【はじめに】
ハロヲタの端くれをやっている以上、触れなければいけない話題だと思ったので、書かせていただいております。
スマイレージ(アンジュルム)の初代リーダーで、3年前に卒業した和田彩花さんが、TBSのニュース番組「NEWS23」に留学先のフランスからリモート出演。ルッキズムについて語りました。
和田さんが番組で語った内容は、スマイレージ時代のファンにとっては聞きたくない話だったかもしれませんし、当時の大人たち――つんく♂さんやアップフロントの会長、舞台の演出家、和田さんの所属事務所の社長(スマイレージの元マネージャー)には耳の痛い話でした。
当時を知る者として、ひとこと付け加えさせていただくと、スマイレージの「日本一スカートの短いアイドルグループ」というキャッチフレーズは、ファンに向けたアピールというよりも、テレビをはじめとする各種メディアに新人グループを売り込むための戦略=キャラ付けの意味合いが強かった。
※スマイレージの2期メンバーが発表された時の映像。スカートカットの儀式に、当時の私はドン引きしておりました。
4人時代のスマイレージは、ハロプロのグループがなかなか出られないテレビ番組に呼ばれたり、各種雑誌の表紙を飾るなど、派手な活躍をしていました。
「メディアに求められるアイドルxミニスカート」と聞いて思い出されるのは、事務所の先輩――森高千里さん。
1987年(昭和62年)にデビューした森高さんは、「17歳」という曲を歌っていた時にミニスカートをはいて、意図的なターンをして、時代の寵児になりました。
思春期の子供がいる家庭では、テレビに森高さんが映ると、家族の誰かしらがチャンネルを変えていた覚えがあります。
ミニスカートでブレイクのきっかけをつかんだ森高さんは、作詞の才能を活かしたオリジナリティあふれる楽曲を歌えるようになり、シンガーソングライター・CMタレントとして大成功をおさめました。
森高さんの成功と、テレビのバラエティー番組から誕生したモーニング娘。の成功が、スマイレージの売り出し方に影響を与えたことは、想像に難くありません。

提供データ =>
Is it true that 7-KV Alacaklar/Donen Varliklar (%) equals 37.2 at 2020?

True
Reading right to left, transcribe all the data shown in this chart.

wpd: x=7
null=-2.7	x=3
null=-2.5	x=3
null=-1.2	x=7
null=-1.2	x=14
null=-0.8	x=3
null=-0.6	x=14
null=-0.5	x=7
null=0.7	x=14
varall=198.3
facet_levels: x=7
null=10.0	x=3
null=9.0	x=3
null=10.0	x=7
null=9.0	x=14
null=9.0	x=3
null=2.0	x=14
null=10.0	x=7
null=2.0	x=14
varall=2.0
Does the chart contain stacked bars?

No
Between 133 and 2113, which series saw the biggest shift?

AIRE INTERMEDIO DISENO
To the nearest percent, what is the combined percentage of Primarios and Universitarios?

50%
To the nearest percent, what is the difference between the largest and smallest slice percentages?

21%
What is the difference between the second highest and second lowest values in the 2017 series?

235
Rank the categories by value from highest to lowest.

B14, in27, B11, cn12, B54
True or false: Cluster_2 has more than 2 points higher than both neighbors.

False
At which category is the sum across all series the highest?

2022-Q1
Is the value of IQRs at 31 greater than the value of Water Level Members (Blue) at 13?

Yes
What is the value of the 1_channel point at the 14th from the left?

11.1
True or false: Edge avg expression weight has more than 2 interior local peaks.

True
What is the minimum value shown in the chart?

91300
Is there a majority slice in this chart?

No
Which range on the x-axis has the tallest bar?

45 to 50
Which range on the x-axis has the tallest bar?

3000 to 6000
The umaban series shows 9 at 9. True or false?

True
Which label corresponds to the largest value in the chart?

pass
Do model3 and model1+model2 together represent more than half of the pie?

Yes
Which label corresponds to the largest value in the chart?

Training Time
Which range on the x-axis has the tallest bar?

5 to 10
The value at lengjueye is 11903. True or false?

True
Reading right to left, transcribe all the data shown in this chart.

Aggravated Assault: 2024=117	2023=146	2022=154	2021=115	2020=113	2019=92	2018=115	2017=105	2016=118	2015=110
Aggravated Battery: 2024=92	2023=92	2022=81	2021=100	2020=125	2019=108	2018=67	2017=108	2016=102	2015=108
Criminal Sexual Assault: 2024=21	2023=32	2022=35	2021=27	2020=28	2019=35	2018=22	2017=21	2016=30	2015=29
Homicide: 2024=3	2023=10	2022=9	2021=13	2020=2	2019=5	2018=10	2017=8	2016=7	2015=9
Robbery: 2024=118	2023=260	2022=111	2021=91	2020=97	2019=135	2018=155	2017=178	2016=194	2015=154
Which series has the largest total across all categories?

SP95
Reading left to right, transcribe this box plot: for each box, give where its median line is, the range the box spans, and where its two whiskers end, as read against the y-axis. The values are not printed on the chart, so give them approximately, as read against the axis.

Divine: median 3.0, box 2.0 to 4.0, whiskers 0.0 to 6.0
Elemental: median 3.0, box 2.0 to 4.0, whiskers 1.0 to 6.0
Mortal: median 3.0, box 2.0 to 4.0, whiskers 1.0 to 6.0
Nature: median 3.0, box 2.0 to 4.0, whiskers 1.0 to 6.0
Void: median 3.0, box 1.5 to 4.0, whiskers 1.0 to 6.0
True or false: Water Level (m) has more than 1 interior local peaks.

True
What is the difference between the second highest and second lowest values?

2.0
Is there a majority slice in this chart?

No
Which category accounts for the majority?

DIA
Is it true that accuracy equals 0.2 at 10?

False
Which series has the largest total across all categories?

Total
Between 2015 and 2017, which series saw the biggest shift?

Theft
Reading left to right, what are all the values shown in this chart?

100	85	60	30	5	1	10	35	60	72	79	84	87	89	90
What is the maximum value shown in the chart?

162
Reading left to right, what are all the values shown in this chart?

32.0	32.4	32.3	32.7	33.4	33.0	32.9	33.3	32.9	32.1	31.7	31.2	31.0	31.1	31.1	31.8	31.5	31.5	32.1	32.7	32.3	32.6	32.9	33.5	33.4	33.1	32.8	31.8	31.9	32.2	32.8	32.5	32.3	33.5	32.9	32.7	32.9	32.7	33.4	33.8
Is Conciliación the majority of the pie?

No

課題 =>
抜粋箇所のうち「当時を知る者として、ひとこと」から「とは、想像に難くありません。」までを含む部分を、「ミニスカート」を「短いスカート」に置き換えて書き出すこと。

解答 =>
当時を知る者として、ひとこと付け加えさせていただくと、スマイレージの「日本一スカートの短いアイドルグループ」というキャッチフレーズは、ファンに向けたアピールというよりも、テレビをはじめとする各種メディアに新人グループを売り込むための戦略=キャラ付けの意味合いが強かった。
※スマイレージの2期メンバーが発表された時の映像。スカートカットの儀式に、当時の私はドン引きしておりました。
4人時代のスマイレージは、ハロプロのグループがなかなか出られないテレビ番組に呼ばれたり、各種雑誌の表紙を飾るなど、派手な活躍をしていました。
「メディアに求められるアイドルx短いスカート」と聞いて思い出されるのは、事務所の先輩――森高千里さん。
1987年(昭和62年)にデビューした森高さんは、「17歳」という曲を歌っていた時に短いスカートをはいて、意図的なターンをして、時代の寵児になりました。
思春期の子供がいる家庭では、テレビに森高さんが映ると、家族の誰かしらがチャンネルを変えていた覚えがあります。
短いスカートでブレイクのきっかけをつかんだ森高さんは、作詞の才能を活かしたオリジナリティあふれる楽曲を歌えるようになり、シンガーソングライター・CMタレントとして大成功をおさめました。
森高さんの成功と、テレビのバラエティー番組から誕生したモーニング娘。の成功が、スマイレージの売り出し方に影響を与えたことは、想像に難くありません。